SALT LAKE CITY — School principals do a lot more than strike dread in the hearts of misbehaving kids, even if that’s how many people remember them.
A new study published in the Education Next journal gives statistical proof that effective principals raise academic achievement of students at their schools.
The most effective principals raise achievement of a typical student by two to seven months of learning in a single school year, according to the "School Leaders Matter" study. The least effective principals lower achievement by a similar amount. Seven thousand principals were studied, using data from the Texas Education Agency going back to 1993.
Researchers adjusted for the fact that a principal in a school that serves mostly wealthy families might appear to be doing a great job, when students' high achievement was really driven by family background factors.
The statistical adjustments also leveled the field for principals working with disadvantaged students whose achievement scores were comparatively low. Such a principal could be producing better student achievement results than other principals did in similar circumstances. A statistical process known as value-added measurement was used to tease out that information.
A principal new to a school inherits a particular group of circumstances that influences ability to improve achievement. That's another reason that it's difficult to isolate the impact a school principal makes, said Steven Rivkin, a co-author of the study.
"A principal enters a school, and the vast majority of teachers were there before. The curriculum is there, and the school is under district rules and state rules," Rivkin said. "One of the hard things we are trying to do is look at patterns in the data that really confirm that we are actually capturing principal effects."
The study factored in how each principal’s performance compared to performance of other principals who led the same school, and how individual principals performed in different schools over their careers. And the calculations included measures of teacher effectiveness based on value-added evaluations of teacher quality.
After all data was considered, scores for the 7,000 principals in the study were arranged on a distribution scale. This allowed researchers to determine which principals were most and least effective at raising student achievement, and led to several other conclusions.
Besides showing that student achievement rises when an effective principal is at a school's helm, the study showed principal turnover is much higher in schools that serve disadvantaged populations. That's significant, because it takes time for effective principals to have a positive impact on student success.
"Unlike teachers, who can go in and directly impact students, principals do it indirectly," said James Hull, senior policy analyst for the Center for Public Education. "They do it through the quality of teachers they retain and bring in, and the support they provide for them. That doesn't happen overnight. Optimally, it takes five to seven years."
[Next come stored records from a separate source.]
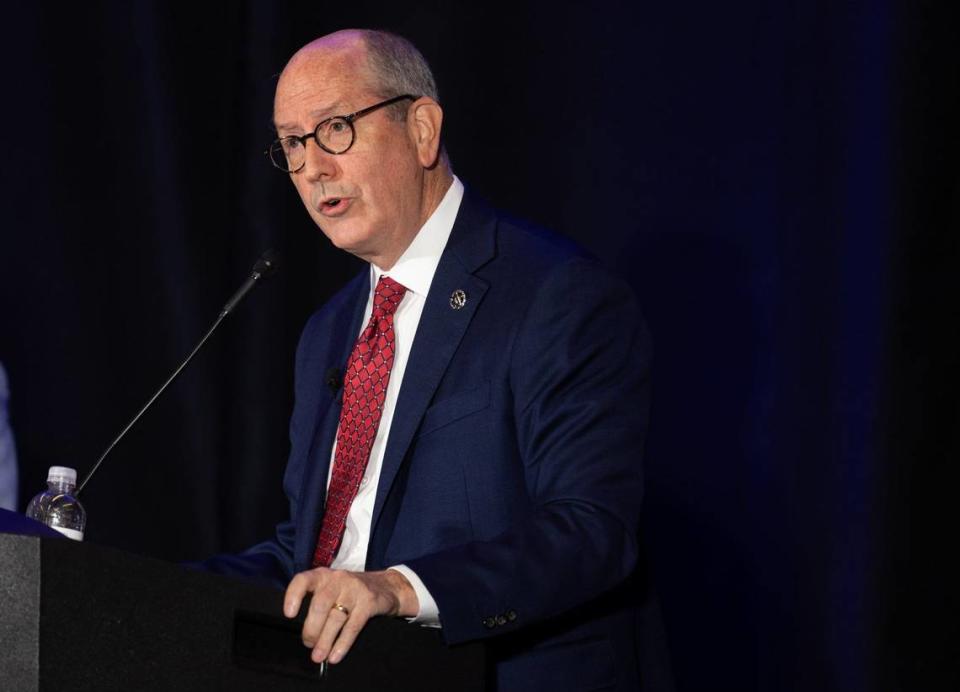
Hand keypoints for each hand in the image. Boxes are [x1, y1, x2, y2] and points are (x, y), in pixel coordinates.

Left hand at [284, 568, 418, 663]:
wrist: (387, 586)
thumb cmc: (350, 591)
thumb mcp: (332, 587)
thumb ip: (315, 600)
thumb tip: (299, 629)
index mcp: (323, 575)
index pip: (304, 580)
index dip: (293, 596)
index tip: (289, 614)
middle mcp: (338, 579)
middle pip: (320, 604)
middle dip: (312, 629)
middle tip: (308, 644)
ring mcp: (355, 590)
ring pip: (336, 617)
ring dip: (325, 640)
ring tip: (319, 656)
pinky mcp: (369, 602)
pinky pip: (353, 626)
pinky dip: (342, 643)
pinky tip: (335, 655)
Hull authored a 2012 study that found that high principal turnover had an adverse impact on schools, felt most keenly at the most challenging schools.
"For many principals, their first job is at a challenging school," Hull said. "They get their experience, and after two or three years they move on to less challenging and more prestigious jobs in their districts — easier jobs that pay just as much."
Hallmarks of quality
Hull's study drew conclusions about hallmarks of effective school principals. The best of them are true instructional leaders who set the tone for school curriculum and teacher development, he said. Meanwhile, they retain their traditional administrative duties, which include setting the tone for student discipline.
"Good principals help teachers improve instruction," Hull said. "They identify those that have high skills and make sure they retain them. Those teachers that don't have good skills, they are able to replace with teachers who have greater skills. They are good motivational leaders who create an environment where students and teachers enjoy coming to school."
Hull said there is no "silver bullet" for solving high principal turnover, but several recommendations arise from current research.
"First, we have to identify highly effective principals," he said, adding that sophisticated value-added measurements like those used in the "School Leaders Matter" study should be part of a broader process for doing that. Rivkin, too, believes value-added evaluations are only a partial measure of principal effectiveness.
"Districts have to be very careful not to over-rely on value-added estimates as their sole measures of principal or teacher performance," he cautioned. "They provide one piece of information that should be used in combination with personal observation, a standard tool in virtually all occupations and industries."
Both researchers recommend that school districts create incentives for keeping excellent principals in one school long enough for them to make a positive impact.
That can be done through higher salaries, better working conditions and more support for principals who remain at the most challenging schools, Hull said.